This is my trick for remembering trigonometric values. Forget memorizing those little charts or triangles, this is so much easier.
I learnt this in 10th grade from my favorite teacher (who wasn’t actually my maths teacher at the time) and I still used it for the rest of High School and will probably continue to use it in University.
So what do you do? You draw the chart in the picture. That one.
OK, but how do you read it? Like a table. (If you’re unfamiliar with radians, do not worry. It also works in degrees, just write: 0, 30, 45, 60, 90 instead.)
For example, if you want to find the sin(pi/2), you simply start at sin(x) and then move over until you’re at pi/2 (or 90 degrees). It says sqrt(4). Now you put that over 2, and you have it. Sin(pi/2) = (sqrt(4))/2, also known as 2/2, or 1.

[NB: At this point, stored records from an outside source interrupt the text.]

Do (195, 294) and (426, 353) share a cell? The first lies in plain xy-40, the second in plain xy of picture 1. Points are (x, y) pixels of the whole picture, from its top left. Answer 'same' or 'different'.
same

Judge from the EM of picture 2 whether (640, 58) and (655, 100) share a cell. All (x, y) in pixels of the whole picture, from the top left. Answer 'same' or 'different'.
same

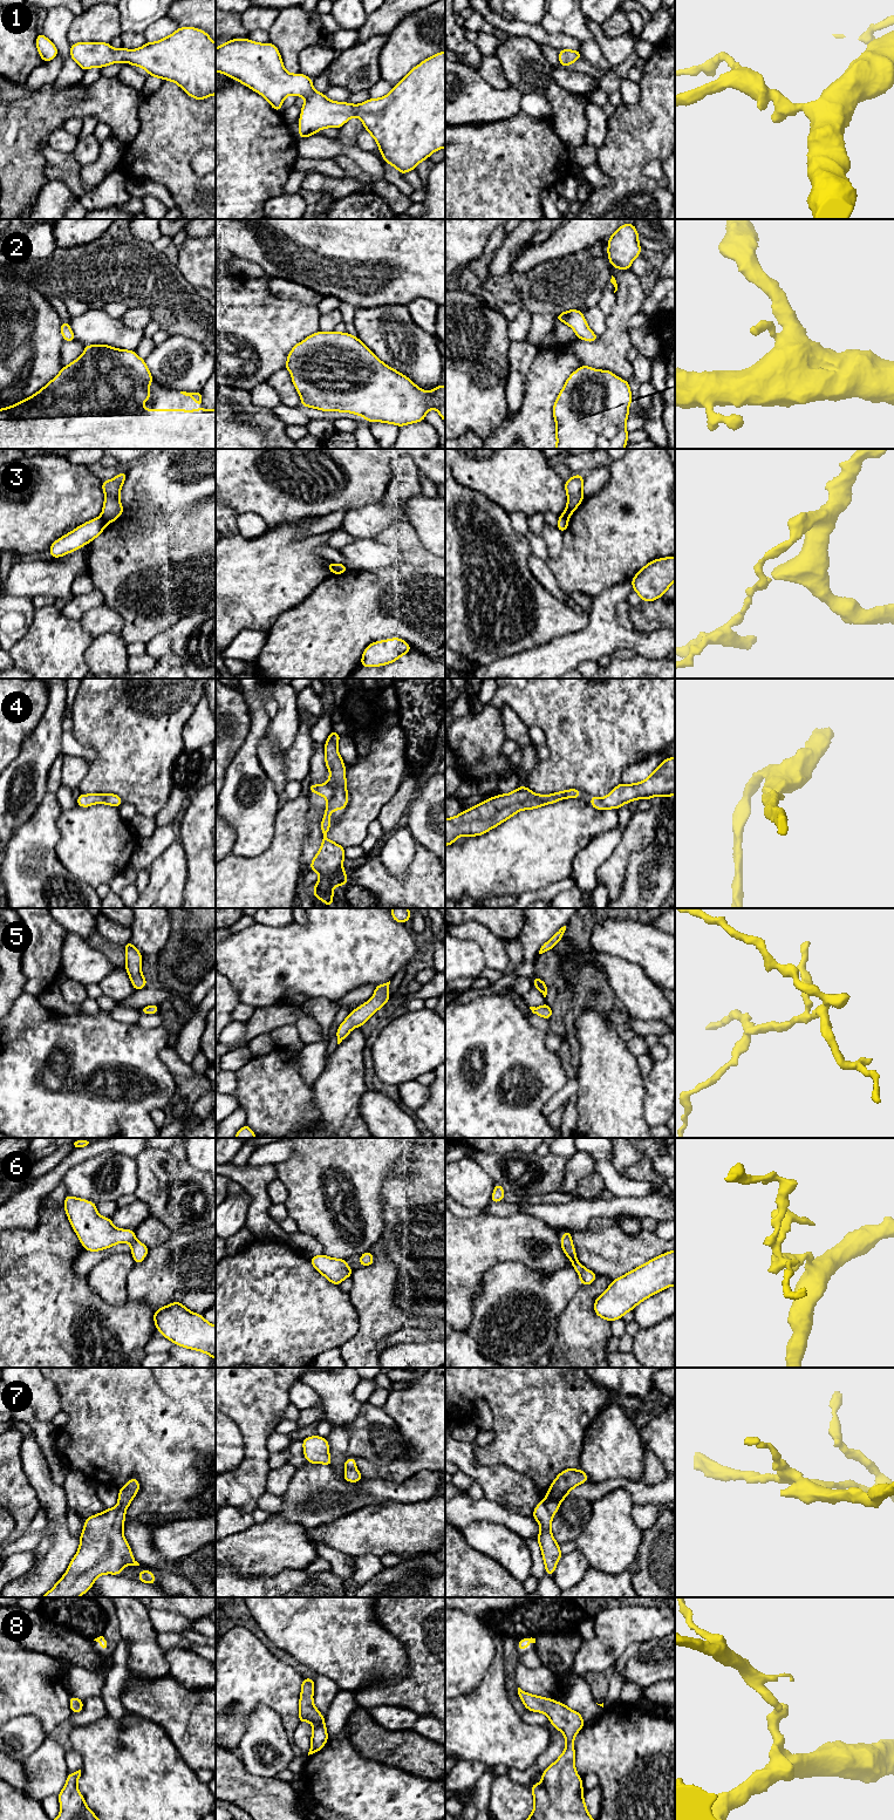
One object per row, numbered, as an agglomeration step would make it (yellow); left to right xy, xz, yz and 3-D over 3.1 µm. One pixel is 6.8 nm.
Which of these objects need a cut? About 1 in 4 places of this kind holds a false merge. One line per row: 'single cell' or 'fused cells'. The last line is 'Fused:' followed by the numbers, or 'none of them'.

If you want to find the cos(pi/4), you do the same thing: start at cos(x), move until (pi/4). It says sqrt(2), now put that over 2, and you have cos(pi/4) = sqrt(2)/2.
For tan(x), just take the sin(x) value and divide it by the cos(x) value!
So tan(pi/6) = sqrt(1) / sqrt(3) = 1/sqrt(3).
I find this so easy to remember because the first line starts at zero and increases, and the second line starts at 4 and decreases. It works for any values (yes, even ones above pi/2!) and it’s so simple. I encourage you to start by writing it out on every paper, when you’re studying, and on your exams.